-------- DOCUMENT TEXT --------

= IFilter =

Plugin for Microsoft's search engines

An IFilter is a plugin that allows Microsoft's search engines to index various file formats (as documents, email attachments, database records, audio metadata etc.) so that they become searchable. Without an appropriate IFilter, contents of a file cannot be parsed and indexed by the search engine.

They can be obtained as standalone packages or bundled with certain software such as Adobe Reader, LibreOffice, Microsoft Office and OpenOffice.

It also refers to the software interface needed to implement such plugins.

== How it works ==

An IFilter acts as a plug-in for extracting full-text and metadata for search engines. A search engine usually works in two steps:

1. The search engine goes through a designated place, e.g. a file folder or a database, and indexes all documents or newly modified documents, including the various types documents, in the background and creates internal data to store indexing result.
2. A user specifies some keywords they would like to search for, and the search engine answers the query immediately by looking up the indexing result and responding to the user with all the documents that contains the keywords.

-------- DATASET EXTRACT --------

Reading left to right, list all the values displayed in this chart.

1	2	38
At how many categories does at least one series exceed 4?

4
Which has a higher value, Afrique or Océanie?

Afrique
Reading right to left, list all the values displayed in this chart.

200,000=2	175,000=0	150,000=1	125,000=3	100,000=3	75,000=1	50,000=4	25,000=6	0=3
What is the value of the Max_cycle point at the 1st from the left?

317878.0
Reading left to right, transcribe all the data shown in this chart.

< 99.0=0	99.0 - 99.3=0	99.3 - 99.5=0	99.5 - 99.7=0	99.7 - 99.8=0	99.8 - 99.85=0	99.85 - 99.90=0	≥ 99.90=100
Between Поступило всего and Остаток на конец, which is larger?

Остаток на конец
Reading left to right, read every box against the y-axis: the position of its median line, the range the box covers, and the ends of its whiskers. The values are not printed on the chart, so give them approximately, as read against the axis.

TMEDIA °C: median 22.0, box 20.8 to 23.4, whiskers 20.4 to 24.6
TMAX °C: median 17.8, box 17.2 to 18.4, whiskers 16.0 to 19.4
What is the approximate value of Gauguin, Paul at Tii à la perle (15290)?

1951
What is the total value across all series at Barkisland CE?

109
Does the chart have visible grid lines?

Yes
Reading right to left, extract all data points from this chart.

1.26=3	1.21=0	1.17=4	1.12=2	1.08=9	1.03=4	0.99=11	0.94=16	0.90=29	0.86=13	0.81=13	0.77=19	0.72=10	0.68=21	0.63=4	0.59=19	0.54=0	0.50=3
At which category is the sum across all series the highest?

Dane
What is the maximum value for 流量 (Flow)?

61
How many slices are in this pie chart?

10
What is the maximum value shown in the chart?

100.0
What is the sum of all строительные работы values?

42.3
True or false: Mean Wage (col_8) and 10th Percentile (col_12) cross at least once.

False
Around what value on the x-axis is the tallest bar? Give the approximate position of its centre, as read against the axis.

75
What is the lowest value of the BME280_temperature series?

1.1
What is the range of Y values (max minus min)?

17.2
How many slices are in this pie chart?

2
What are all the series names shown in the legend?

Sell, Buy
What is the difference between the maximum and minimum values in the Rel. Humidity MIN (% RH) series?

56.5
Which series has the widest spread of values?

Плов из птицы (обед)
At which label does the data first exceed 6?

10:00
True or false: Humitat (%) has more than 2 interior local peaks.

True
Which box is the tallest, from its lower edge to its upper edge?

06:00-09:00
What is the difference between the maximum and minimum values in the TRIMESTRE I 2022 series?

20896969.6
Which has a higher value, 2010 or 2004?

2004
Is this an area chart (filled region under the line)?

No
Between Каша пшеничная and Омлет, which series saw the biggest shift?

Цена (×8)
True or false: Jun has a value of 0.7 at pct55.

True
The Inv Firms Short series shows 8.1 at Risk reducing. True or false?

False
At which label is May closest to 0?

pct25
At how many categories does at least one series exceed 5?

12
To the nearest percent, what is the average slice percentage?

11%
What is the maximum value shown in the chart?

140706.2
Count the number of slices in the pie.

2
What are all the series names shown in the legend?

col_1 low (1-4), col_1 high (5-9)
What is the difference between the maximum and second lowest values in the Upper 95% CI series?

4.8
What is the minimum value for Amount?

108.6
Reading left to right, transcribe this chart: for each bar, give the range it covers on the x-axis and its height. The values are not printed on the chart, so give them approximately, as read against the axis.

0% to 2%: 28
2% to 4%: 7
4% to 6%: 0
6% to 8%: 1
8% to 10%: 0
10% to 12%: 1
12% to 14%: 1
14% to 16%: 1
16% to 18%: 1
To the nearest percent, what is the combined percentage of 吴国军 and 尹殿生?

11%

--------

## WORK REQUEST 1
According to the IFilter text, what happens to a file's contents when no appropriate IFilter is available?
## WORK REQUEST 2
Please carry the IFilter text forward, starting after its second numbered step.
The rows are not needed for this.

## EXERCISE OUTPUT 1
They cannot be parsed and indexed by the search engine.

## EXERCISE OUTPUT 2
During Step 1, the search engine itself doesn't understand format of a document. Therefore, it looks on Windows registry for an appropriate IFilter to extract the data from the document format, filtering out embedded formatting and any other non-textual data.

== Search engines ==

Windows Indexing Service and the newer Windows Search, Windows Desktop Search, MSN Desktop Search, Internet Information Server, SharePoint Portal Server, Windows SharePoint Services (WSS), Site Server, Exchange Server, SQL Server and all other products based on Microsoft Search technology support indexing technology. Also, IFilters are used by SQL Server as a component of the SQL Server Full Text Search service.